From my side, the exploration skill rolls were a bit awkward. The way I set up each exploration round was: Players roll exploration rolls, which effect possible random stuff, and then I roll to see if random stuff happens. So often, the exploration rolls didn't matter because nothing random happened. For example, the scout passed at least a couple of checks to forewarn the party of random combat encounters...but I didn't roll a single combat all session! So next time I'm either going to build the random-stuff rolls into the exploration rolls, or roll for random stuff before having players roll their exploration rolls. At least that way there's less for me to keep track of, and no purpose-less rolls.
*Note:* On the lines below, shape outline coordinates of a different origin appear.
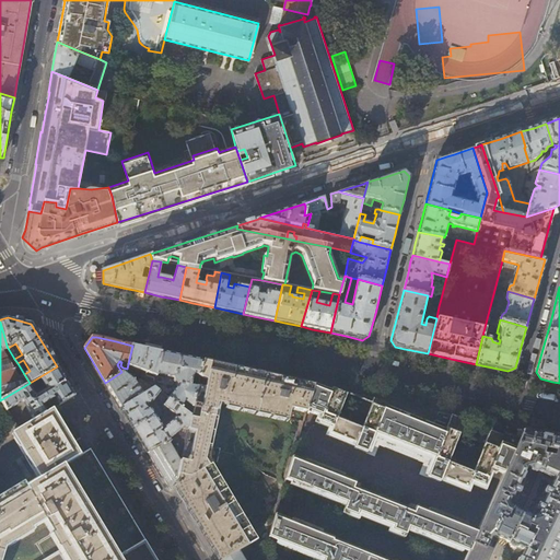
[(144,348),(132,346),(127,369),(133,373),(135,369),(144,372),(141,378),(153,387),(161,351),(144,348)]
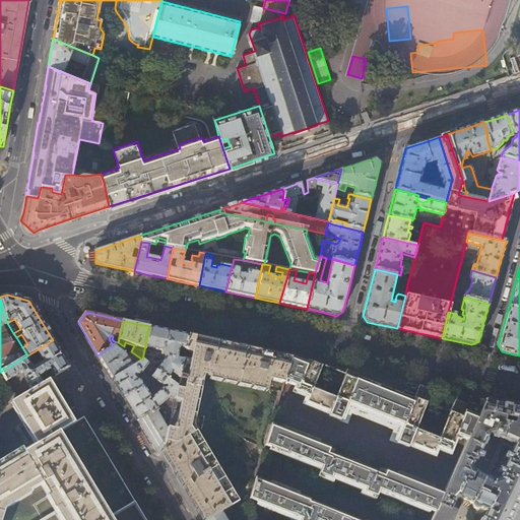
[(169,330),(149,326),(142,360),(142,361),(145,363),(147,355),(152,356),(153,348),(157,349),(155,356),(160,359),(163,354),(164,354),(167,359),(156,371),(177,386),(188,335),(169,330)]
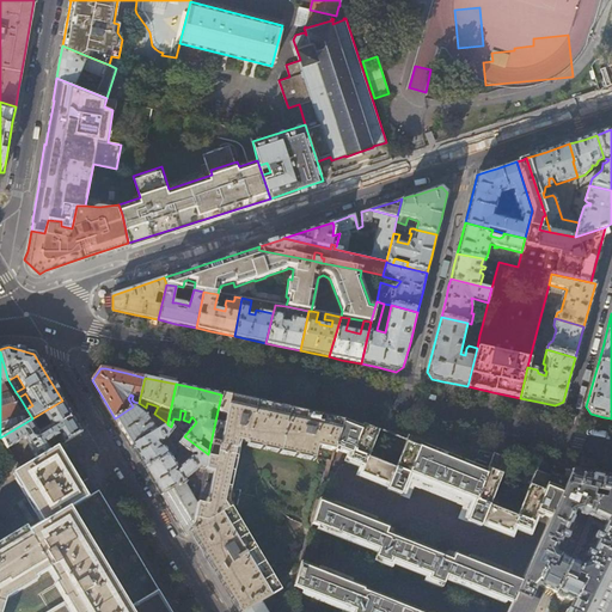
[(312,414),(221,395),(208,454),(204,469),(203,477),(197,506),(191,533),(203,554),(227,592),(238,611),(245,611),(259,604),(277,593),(222,502),(237,440),(245,442),(245,444),(314,458),(318,447),(335,451),(336,448),(344,421),(312,414)]
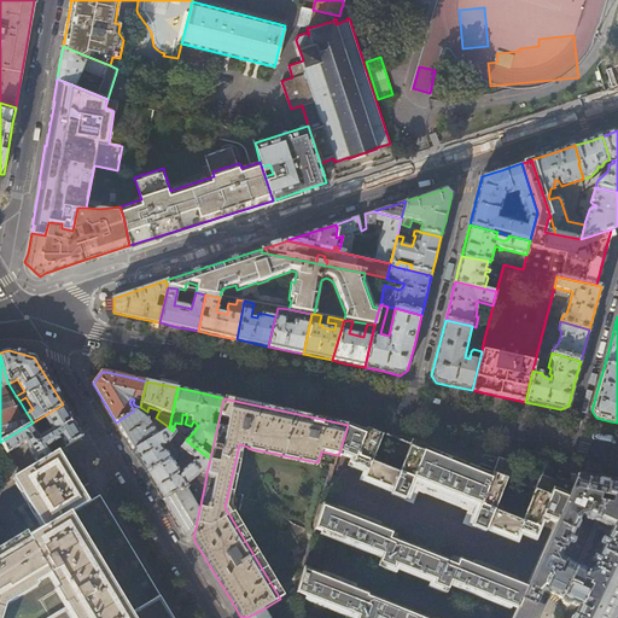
[(63,404),(33,423),(0,442),(7,454),(25,443),(38,464),(52,455),(47,448),(60,441),(65,448),(82,437),(76,426),(63,404)]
All in all, it was still great fun and a good experience!
 

EzekielRaiden

Follower of the Way
All in all, it was still great fun and a good experience!

Completely agreed.

Also, an idea that struck me while reading through your post here: when relying on a lot of random-gen content, perhaps it would be useful to make a 'tree diagram' pseudo-map as the SC progresses. Here's a simple example done in Paint (most likely it would be done with pen and paper, IRL).

explore_flowchart_zpsetd6bo2l.png


This way, there's a clear organization of "what's connected to where," even though it's not really a "map" per se. Things might get complicated if you actually do allow things to re-connect back to old nodes, but there really is no way to avoid some level of complication. This seems like the easiest way to handle it 'live.' Also, although I didn't include it in the image, the "find useful stuff" rolls would work more-or-less the way you handled the "alchemy lab" scene in Friday's Skill Challenge.